_What is expected:_
Please return every line in the following data that includes the string "round".

_Task material:_
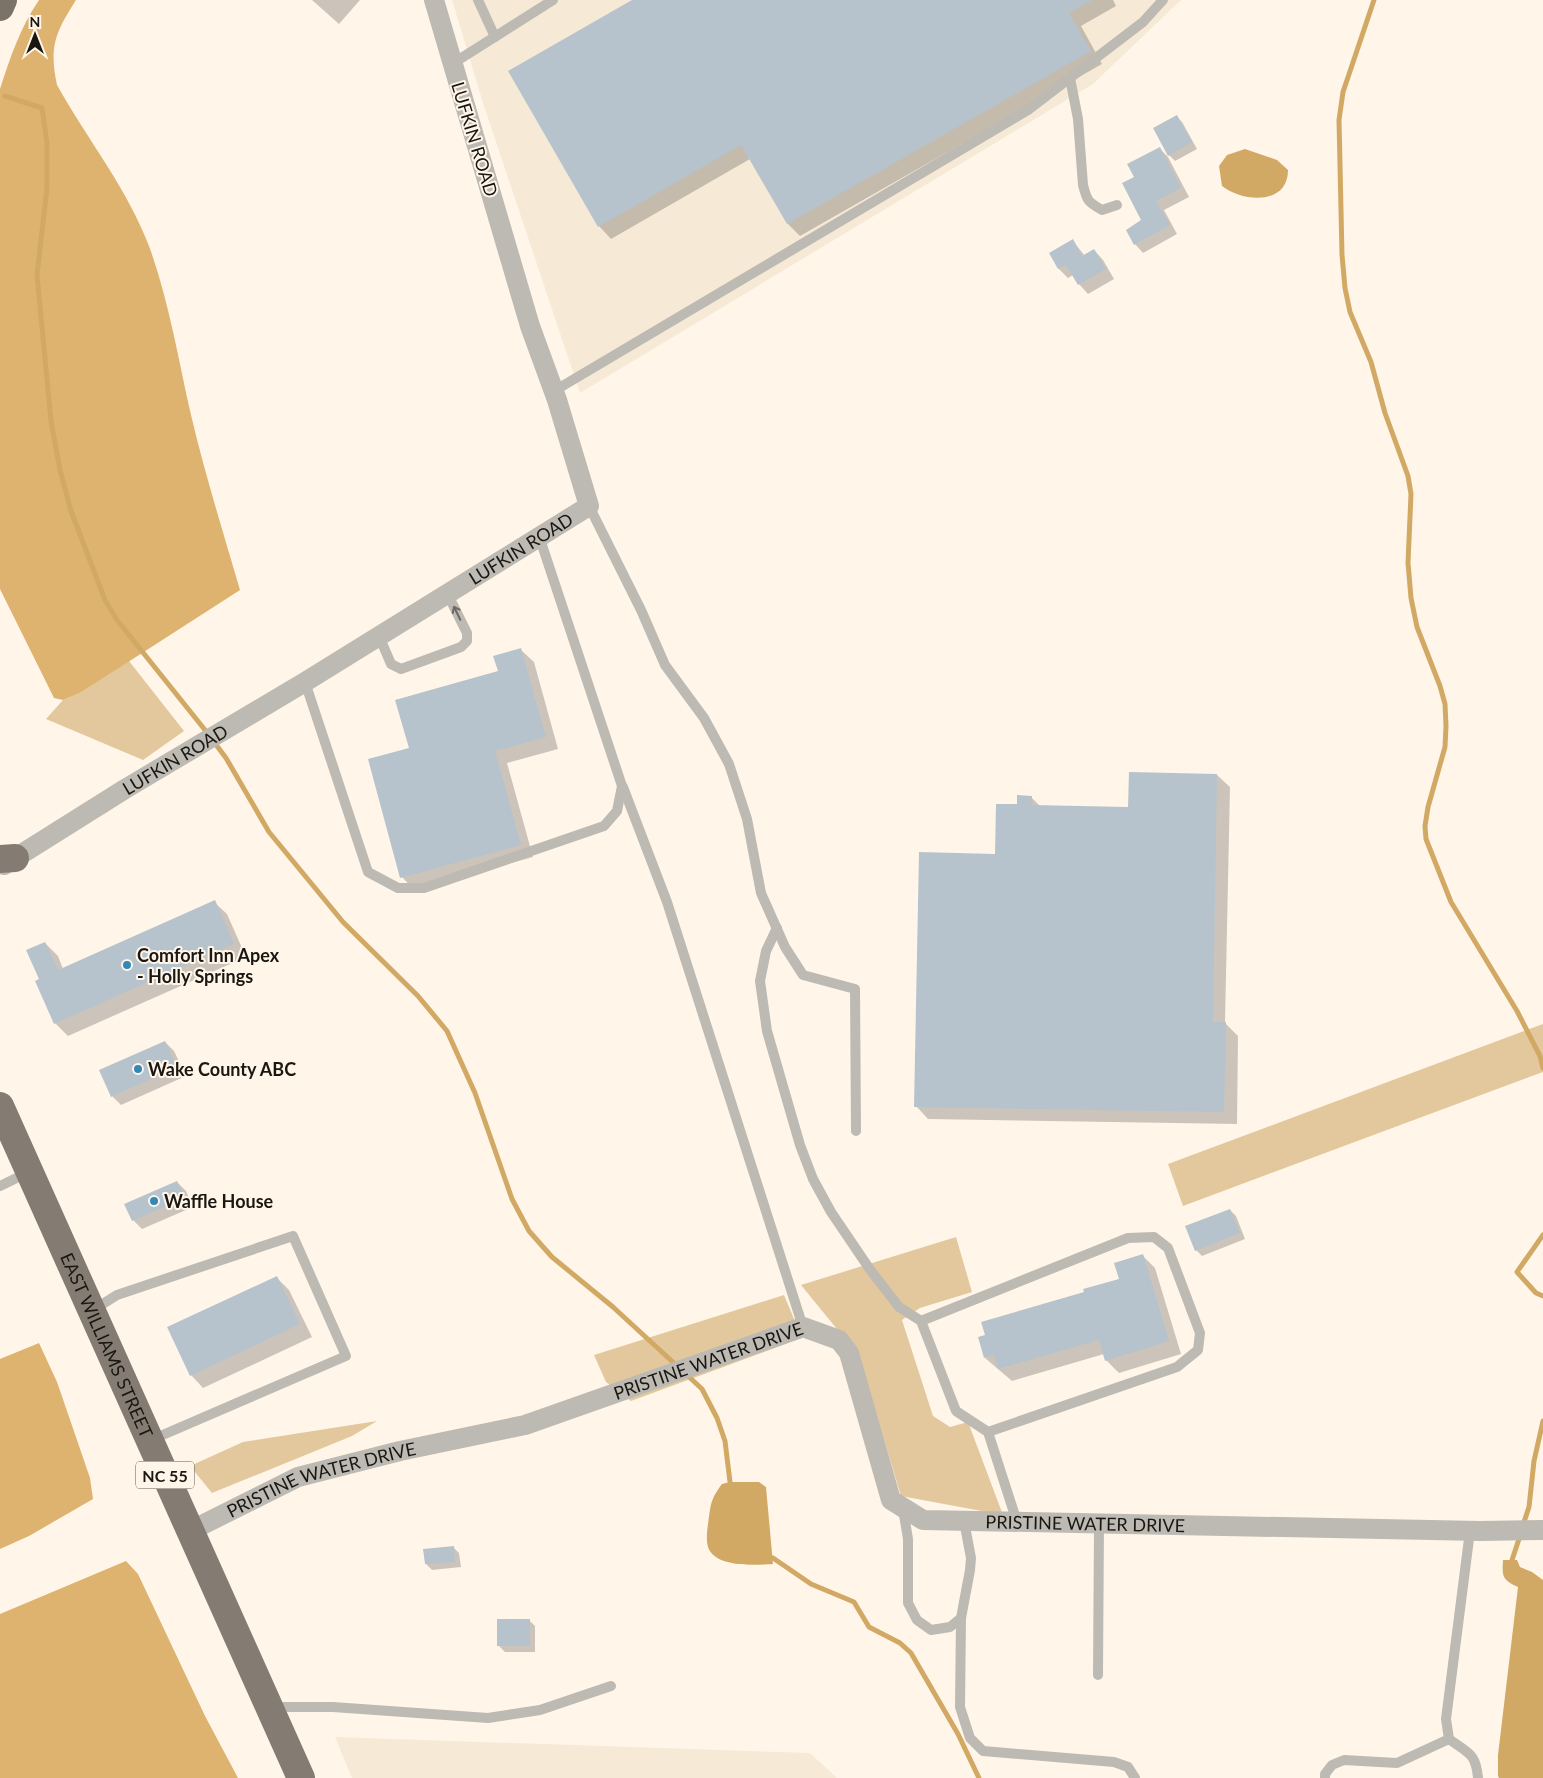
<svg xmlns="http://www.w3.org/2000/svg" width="1543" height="1778" font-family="Lato,sans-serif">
  <rect width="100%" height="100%" fill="#fff6e9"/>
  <g fill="#f6ead7">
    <polygon points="452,0 1181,0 1093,84 580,393 483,103"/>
    <polygon points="335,1737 810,1753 837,1778 352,1778"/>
  </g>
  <g fill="#e3c89d">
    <polygon points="129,661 184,731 143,760 46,719 63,700 80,693"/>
    <polygon points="1543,1024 1543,1072 1183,1206 1168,1164"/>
    <polygon points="956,1237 972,1292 920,1308 902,1320 933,1416 950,1427 968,1422 1003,1515 901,1496 857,1350 841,1334 801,1285"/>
    <polygon points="784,1295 802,1338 631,1401 606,1382 594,1355"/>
    <polygon points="377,1421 352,1436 212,1493 190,1466 243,1442"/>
  </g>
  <g fill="#ddb36f">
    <path d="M39,0h37c-21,33 -27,47 -19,85 30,54 70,103 92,161 20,55 29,112 42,169 14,59 32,117 49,175l-160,103 -17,7 -9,-2 -54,-109v-500c10,-31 20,-61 39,-89z"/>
    <polygon points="39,1343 57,1382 90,1478 93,1499 29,1536 0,1549 0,1359"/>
    <polygon points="126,1561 138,1574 205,1716 238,1778 0,1778 0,1614"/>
  </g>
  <g fill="#d2a964">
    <path d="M1245,149l32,11 11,10c0,36 -46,32 -66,16l-3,-20 8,-11z"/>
    <path d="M730,1482h29l7,5 7,77c-18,1 -58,4 -65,-17 -2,-7 -1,-16 0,-23 3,-20 2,-24 14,-40z"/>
    <path d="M1503,1560h14l3,7 12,5 11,8v198h-44l-1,-2v-21l20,-168c-16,-7 -16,-11 -15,-27z"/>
  </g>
  <g fill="#0003">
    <polygon points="312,0 360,0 339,24"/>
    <polygon points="634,0 1113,0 1116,6 1081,26 1102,64 800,236 788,224 750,159 611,239 599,226"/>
    <polygon points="1176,116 1182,122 1197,149 1175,161 1169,155"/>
    <polygon points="1160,149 1168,157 1189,197 1164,210 1177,234 1143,253 1135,244 1143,221 1136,178"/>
    <polygon points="1073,241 1085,256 1094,250 1103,260 1114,279 1088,294 1079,284 1073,275 1068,278 1059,269 1050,253"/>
    <polygon points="521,650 534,662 558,749 507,763 533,857 414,890 402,877 410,749 499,672"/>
    <polygon points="1217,775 1230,787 1225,1023 1238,1036 1237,1124 928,1119 916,1106 997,855 1018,806 1031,797 1041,807 1129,808"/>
    <polygon points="214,902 227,914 246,957 68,1036 55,1023 41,980 45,943 58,956 63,969"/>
    <polygon points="165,1042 174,1051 186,1076 121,1105 112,1096"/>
    <polygon points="177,1182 186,1191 193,1207 142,1229 133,1220"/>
    <polygon points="1230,1210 1236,1216 1245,1239 1202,1256 1196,1250"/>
    <polygon points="1142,1255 1155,1268 1181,1354 1119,1373 1106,1360 1104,1354 1012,1381 985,1358 1086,1293 1120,1279"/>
    <polygon points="276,1277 289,1290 312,1337 203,1388 191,1375"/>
    <polygon points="453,1547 459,1553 461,1567 432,1570 426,1564"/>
    <polygon points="529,1620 535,1626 535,1652 505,1652 499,1646"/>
  </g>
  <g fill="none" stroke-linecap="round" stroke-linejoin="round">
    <g stroke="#d2a964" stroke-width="5">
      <polyline points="1374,0 1343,92 1339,120 1342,255 1345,288 1350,312 1371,362 1385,413 1408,476 1411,494 1408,563 1411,598 1417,627 1440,686 1445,704 1446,726 1445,747 1428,807 1425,826 1426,839 1451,902 1517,1011 1540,1056 1543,1068"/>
      <polyline points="5,96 42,108 47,143 47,188 37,275 51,421 60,470 71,511 105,600 117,620 209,735"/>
      <polyline points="214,742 226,758 269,832 343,922 418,996 447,1031 475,1093 512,1199 529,1231 552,1257 613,1307 676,1365"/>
      <polyline points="1543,1235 1517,1272 1536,1293 1543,1296"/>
      <polyline points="686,1374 702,1389 717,1418 725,1441 730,1482"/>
      <polyline points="1523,1525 1529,1507 1534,1461 1543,1421"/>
      <polyline points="773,1558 811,1584 854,1602 869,1627 900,1643 911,1653 958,1734 979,1778"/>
      <polyline points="1514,1566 1512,1560 1520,1536"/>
    </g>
  </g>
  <g fill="#b6c3cc">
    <polygon points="632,0 1092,0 1069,13 1091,51 787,224 741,145 598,227 508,71"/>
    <polygon points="1177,115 1192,142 1168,156 1153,128"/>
    <polygon points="1160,147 1181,188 1156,201 1170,225 1134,245 1126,230 1141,220 1122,183 1134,177 1127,164"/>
    <polygon points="1073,239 1082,256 1094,249 1106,269 1078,285 1066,265 1058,269 1049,253"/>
    <polygon points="521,648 546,737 495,751 521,845 400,878 368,759 409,748 395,700 498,671 493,656"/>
    <polygon points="1129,772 1217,774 1213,1022 1226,1022 1224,1112 914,1107 919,852 995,854 996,804 1017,804 1017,795 1032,796 1032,805 1128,807"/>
    <polygon points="215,900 234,944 54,1024 35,981 39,979 26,950 45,942 58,970"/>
    <polygon points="165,1041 177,1067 111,1097 99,1070"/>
    <polygon points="177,1181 185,1198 132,1221 124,1204"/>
    <polygon points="1230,1209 1240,1233 1195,1251 1185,1226"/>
    <polygon points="1143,1254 1169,1341 1105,1361 1099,1340 998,1369 994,1355 984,1358 978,1337 985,1335 981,1322 1084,1292 1083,1289 1119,1279 1114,1263"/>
    <polygon points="277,1276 300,1324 190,1376 167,1327"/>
    <polygon points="454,1546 455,1562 425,1564 423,1549"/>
    <rect x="497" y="1619" width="33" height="27"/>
  </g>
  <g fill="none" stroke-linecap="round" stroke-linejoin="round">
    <g stroke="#bdbab4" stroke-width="10">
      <polyline points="478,0 495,37"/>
      <polyline points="452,64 553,0"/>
      <path d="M1070,78l8,41 5,66c4,16 5,17 19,25l15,-5"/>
      <polyline points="554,391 1028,110 1143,22 1163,0"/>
      <polyline points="589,506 641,610 665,665 704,718 729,764 747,819 761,893 785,947 803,975 855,989 856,1131"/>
      <polyline points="379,636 391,664 401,669 461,647 467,641 467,633 447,593"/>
      <polyline points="305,682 368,872 398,888 424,888 604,826 617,811 622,786 539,536"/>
      <polyline points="623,787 667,902 803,1327"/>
      <polyline points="777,928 766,951 760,981 767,1031 800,1145 813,1179 831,1212 871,1271 899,1307 921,1321 956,1411 988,1432 1017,1522"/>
      <polyline points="0,1186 29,1172"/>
      <polyline points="93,1310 117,1295 293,1236 346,1356 151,1440"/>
      <polyline points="921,1321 1128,1238 1154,1237 1168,1248 1200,1333 1198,1350 1177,1367 988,1432"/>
      <polyline points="903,1509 908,1539 908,1603 917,1620 931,1630 950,1627 961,1618 970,1570 971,1558 964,1521"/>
      <path d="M1470,1531l-24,188 3,20c19,14 27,14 29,39"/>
      <polyline points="961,1618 960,1707 970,1738 983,1751 1114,1762 1128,1767 1135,1778"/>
      <polyline points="1098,1675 1099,1524"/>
      <polyline points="271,1707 333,1707 488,1718 540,1710 611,1686"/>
      <polyline points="1325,1778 1325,1774 1332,1765 1344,1760 1397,1763 1449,1739"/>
    </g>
    <g stroke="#bdbab4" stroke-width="20">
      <path id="s1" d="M4,865l121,-76 180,-107 284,-176 -32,-106 -27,-74 -96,-326"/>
      <path id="s2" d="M190,1531l108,-54 102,-26 125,-26 278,-98 36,13 10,13 42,147 32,20 557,11 63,-1"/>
    </g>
    <g stroke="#847c72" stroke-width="28">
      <polyline points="0,859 15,858"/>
      <path id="s3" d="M0,1106l301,672"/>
    </g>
    <polyline stroke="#7b7368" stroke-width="28" points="0,7 3,0"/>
  </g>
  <defs><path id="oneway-shaft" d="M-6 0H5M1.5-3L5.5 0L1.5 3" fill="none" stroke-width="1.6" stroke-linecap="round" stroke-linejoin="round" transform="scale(1.25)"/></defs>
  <use stroke="#6c6863" href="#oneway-shaft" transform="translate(457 613) rotate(-116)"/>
  <g fill="#3388b7" stroke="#fff6e9" stroke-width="2">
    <circle cx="127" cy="965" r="5"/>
    <circle cx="138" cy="1069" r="5"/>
    <circle cx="154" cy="1201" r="5"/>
  </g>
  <g text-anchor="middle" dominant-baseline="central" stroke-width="4" stroke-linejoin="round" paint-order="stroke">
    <rect fill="#fff6e9" stroke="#5f5a52" stroke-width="1" x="136" y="1461.5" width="58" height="27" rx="4"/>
    <g font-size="16" font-weight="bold" fill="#1a1712">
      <text x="165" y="1475">NC 55</text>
    </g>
    <g font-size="18" fill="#1a1712" stroke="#fff6e9">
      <text transform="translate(475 139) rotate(73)">LUFKIN ROAD</text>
      <text stroke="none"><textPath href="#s1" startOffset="606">LUFKIN ROAD</textPath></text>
      <text stroke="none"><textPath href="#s1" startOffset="201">LUFKIN ROAD</textPath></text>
      <text stroke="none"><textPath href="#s3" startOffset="262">EAST WILLIAMS STREET</textPath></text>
      <text stroke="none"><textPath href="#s2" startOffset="548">PRISTINE WATER DRIVE</textPath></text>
      <text stroke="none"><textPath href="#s2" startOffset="142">PRISTINE WATER DRIVE</textPath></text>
      <text stroke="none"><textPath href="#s2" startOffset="1056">PRISTINE WATER DRIVE</textPath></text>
    </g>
    <g font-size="18" font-weight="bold" fill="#1a1712" stroke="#fff6e9" text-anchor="start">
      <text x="137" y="955">Comfort Inn Apex<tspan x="137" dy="21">- Holly Springs</tspan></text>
      <text x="148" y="1069">Wake County ABC</text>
      <text x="164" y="1201">Waffle House</text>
    </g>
  </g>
  <g transform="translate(35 35)" stroke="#fff6e9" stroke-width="4" paint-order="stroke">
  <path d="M0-4L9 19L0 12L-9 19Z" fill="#1a1712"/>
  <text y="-8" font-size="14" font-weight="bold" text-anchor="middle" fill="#1a1712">N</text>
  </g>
</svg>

_Expected answer:_
  <g fill="none" stroke-linecap="round" stroke-linejoin="round">
  <g fill="none" stroke-linecap="round" stroke-linejoin="round">
  <defs><path id="oneway-shaft" d="M-6 0H5M1.5-3L5.5 0L1.5 3" fill="none" stroke-width="1.6" stroke-linecap="round" stroke-linejoin="round" transform="scale(1.25)"/></defs>
  <g text-anchor="middle" dominant-baseline="central" stroke-width="4" stroke-linejoin="round" paint-order="stroke">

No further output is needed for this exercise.